В решении любой научной проблемы Румянцев проявил способности крупного организатора. Он координировал всю работу по копированию документов, их переводу, проведению археологических раскопок, организации своеобразного «рецензирования» исследований своих сотрудников. Почти всегда исподволь и деликатно консультировался со специалистами, устанавливая научную важность предлагаемых ему предприятий; брал на себя необходимые финансовые расходы, получение разрешений на занятия в архивах, на археологические раскопки, обеспечение труднодоступной литературой. Так, Калайдович в пору работы над исследованием о жизни и деятельности болгарского писателя IX–X вв. Иоанна экзарха был обеспечен соответствующими рукописями, книгами, типографским шрифтом, изготовленным по специальному заказу. Для Востокова по распоряжению Румянцева в Вене закупили «все, что там напечатано было на пользу ранних колен славянского племени». Необходимыми книжными пособиями снабжались при изучении древнерусского, польского и литовского законодательства Вельяминов-Зернов и Данилович. Пожарскому было доставлено издание Краледворской рукописи.

Своеобразный «Департамент русской истории», личная канцелярия Румянцева, ежедневно отправляла десятки писем в разные концы России и за границу, в которых содержались предложения, распоряжения, просьбы о консультации.

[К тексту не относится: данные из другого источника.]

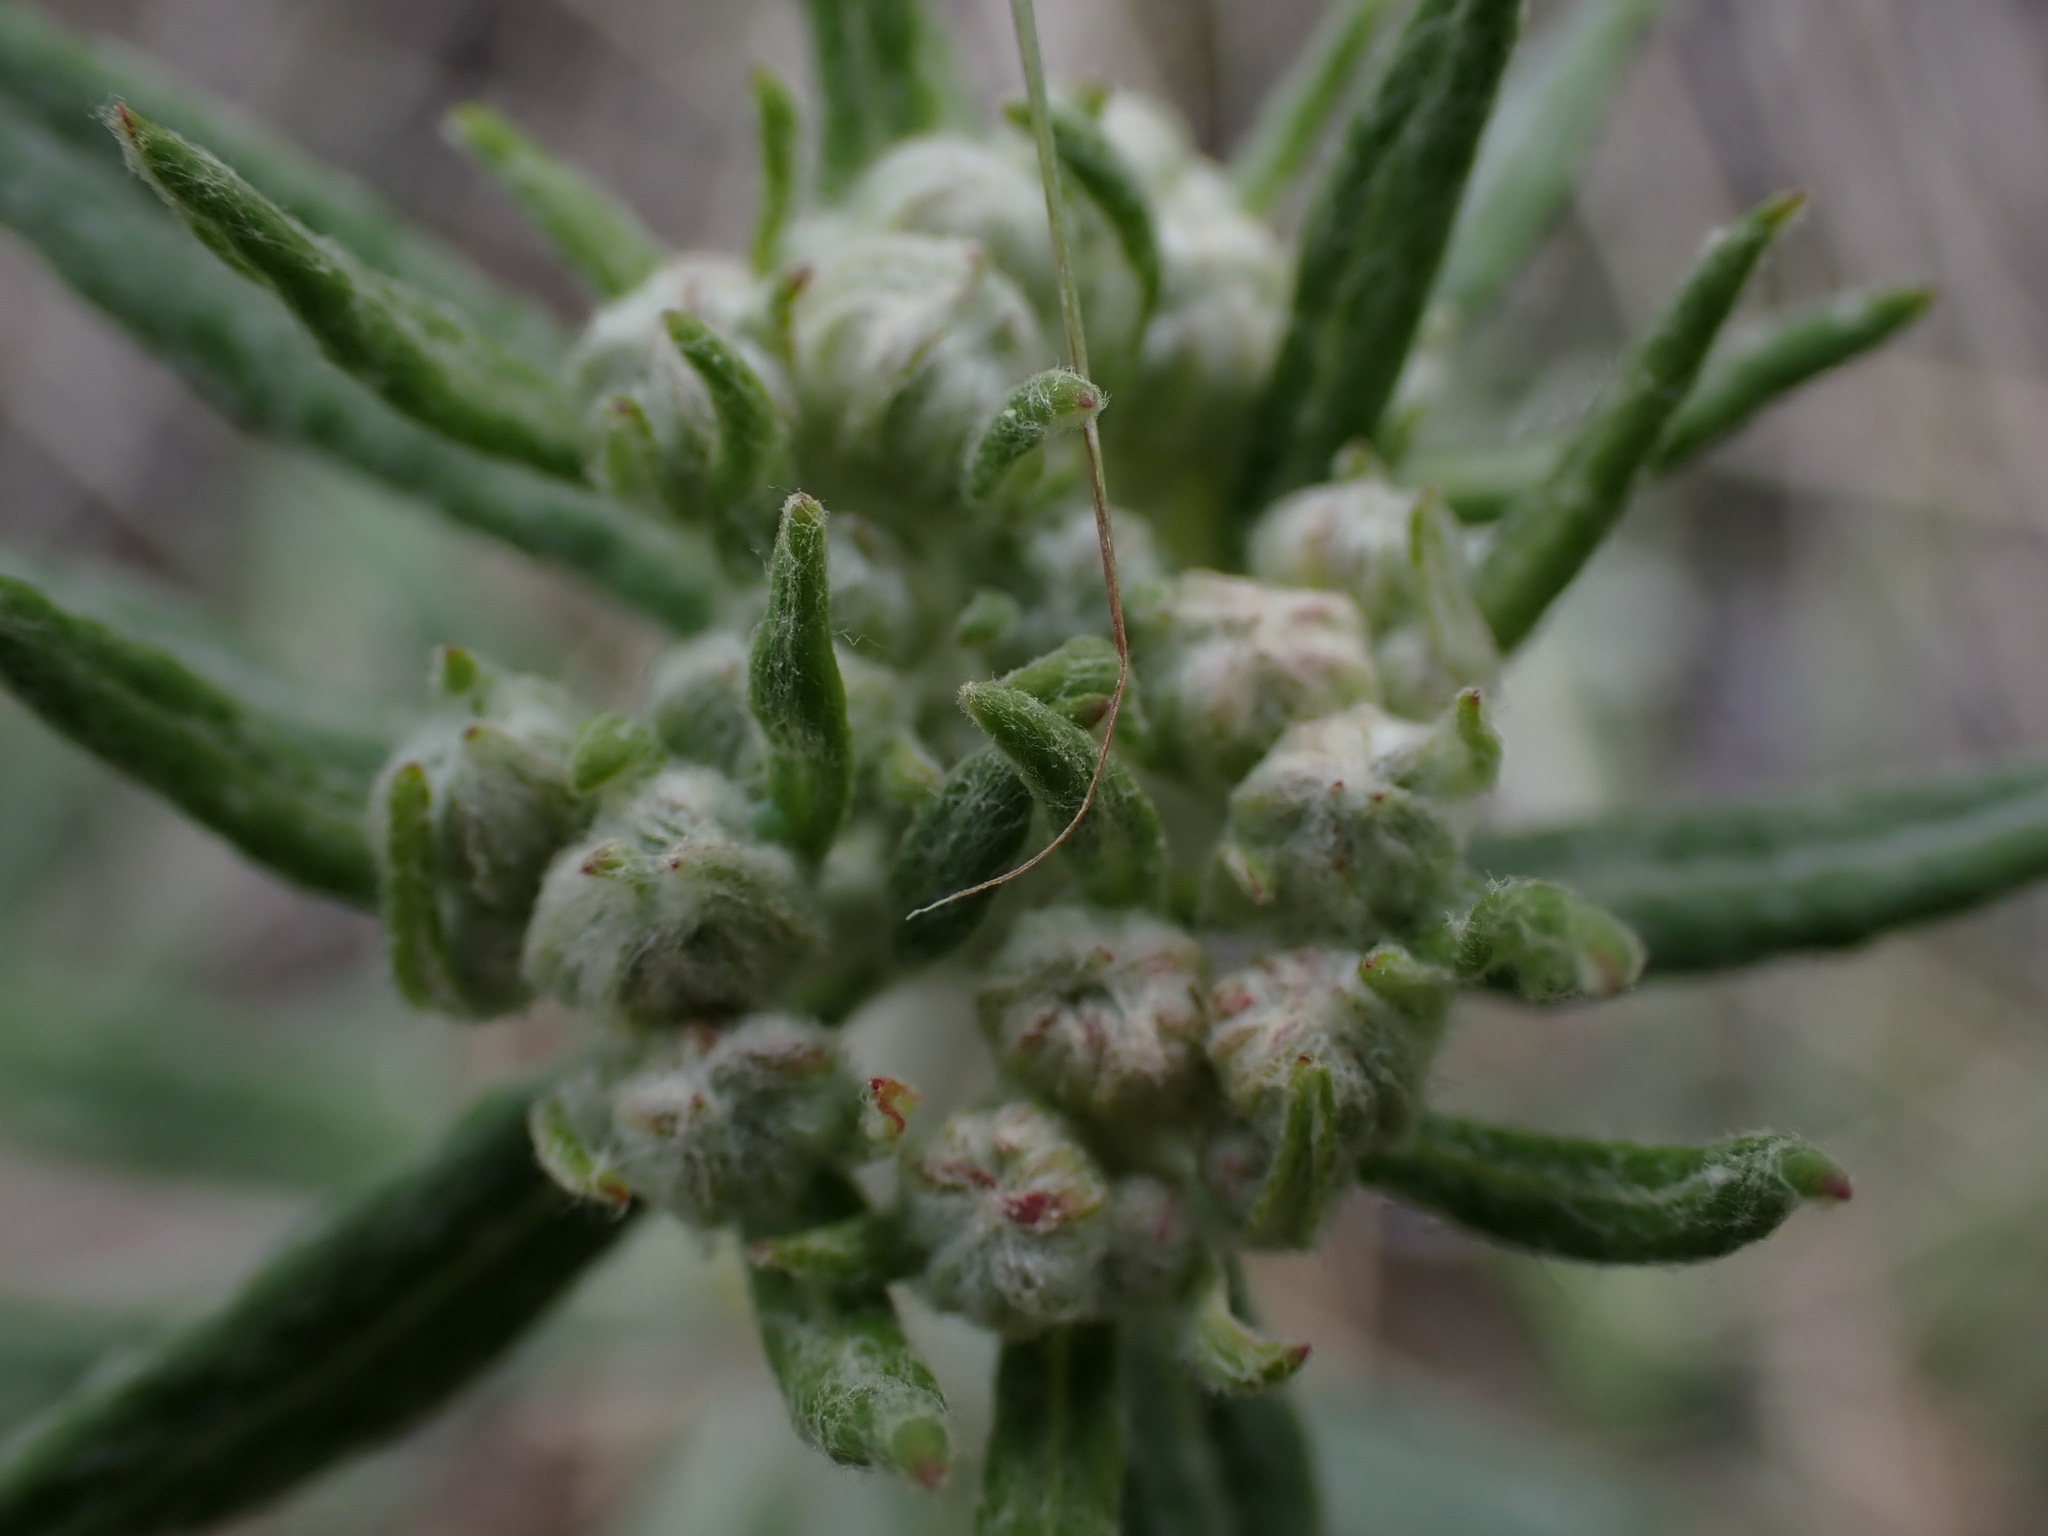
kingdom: Plantae
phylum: Tracheophyta
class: Magnoliopsida
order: Caryophyllales
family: Polygonaceae
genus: Eriogonum
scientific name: Eriogonum heracleoides
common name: Wyeth's buckwheat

Нити научных замыслов сотрудников графа сходились к нему, часто наполнялись новым содержанием, творческие планы получали материальную поддержку и, реализовываясь, становились для членов кружка общим делом.

Становление кружка происходило в важный для истории России период. Продолжалось разложение феодально-крепостнической системы, усиливались классовые противоречия, формировалось декабристское движение. Очевидно, было бы слишком упрощенно говорить об общем отношении членов кружка к злободневным проблемам современности: для этого нет документальных оснований. Слишком разными оказались люди, объединенные Румянцевым. Сам он был чрезвычайно осторожен в своих высказываниях о современных событиях, позволяя себе лишь осуждение «эпохи лени и темноты» и подчеркнуто деловые научные связи с деятелями прогрессивного лагеря России, Польши и других стран. Другие члены кружка — В. Г. Анастасевич, К. Ф. Калайдович, И. Н. Лобойко, П. М. Строев, П. И. Кеппен — были знакомы с декабристами А. А. Бестужевым, Ф. Н. Глинкой, П. А. Мухановым, К. Ф. Рылеевым, В. Д. Сухоруковым, нередко встречались с ними, влекомые чувствами взаимной симпатии. Члены кружка помогали декабристам в их исторических занятиях. Строев, например, даже составил исторические примечания к «Думам» Рылеева. Однако нет никаких оснований говорить о каком-либо идейном единстве даже этих сотрудников Румянцева с декабристами.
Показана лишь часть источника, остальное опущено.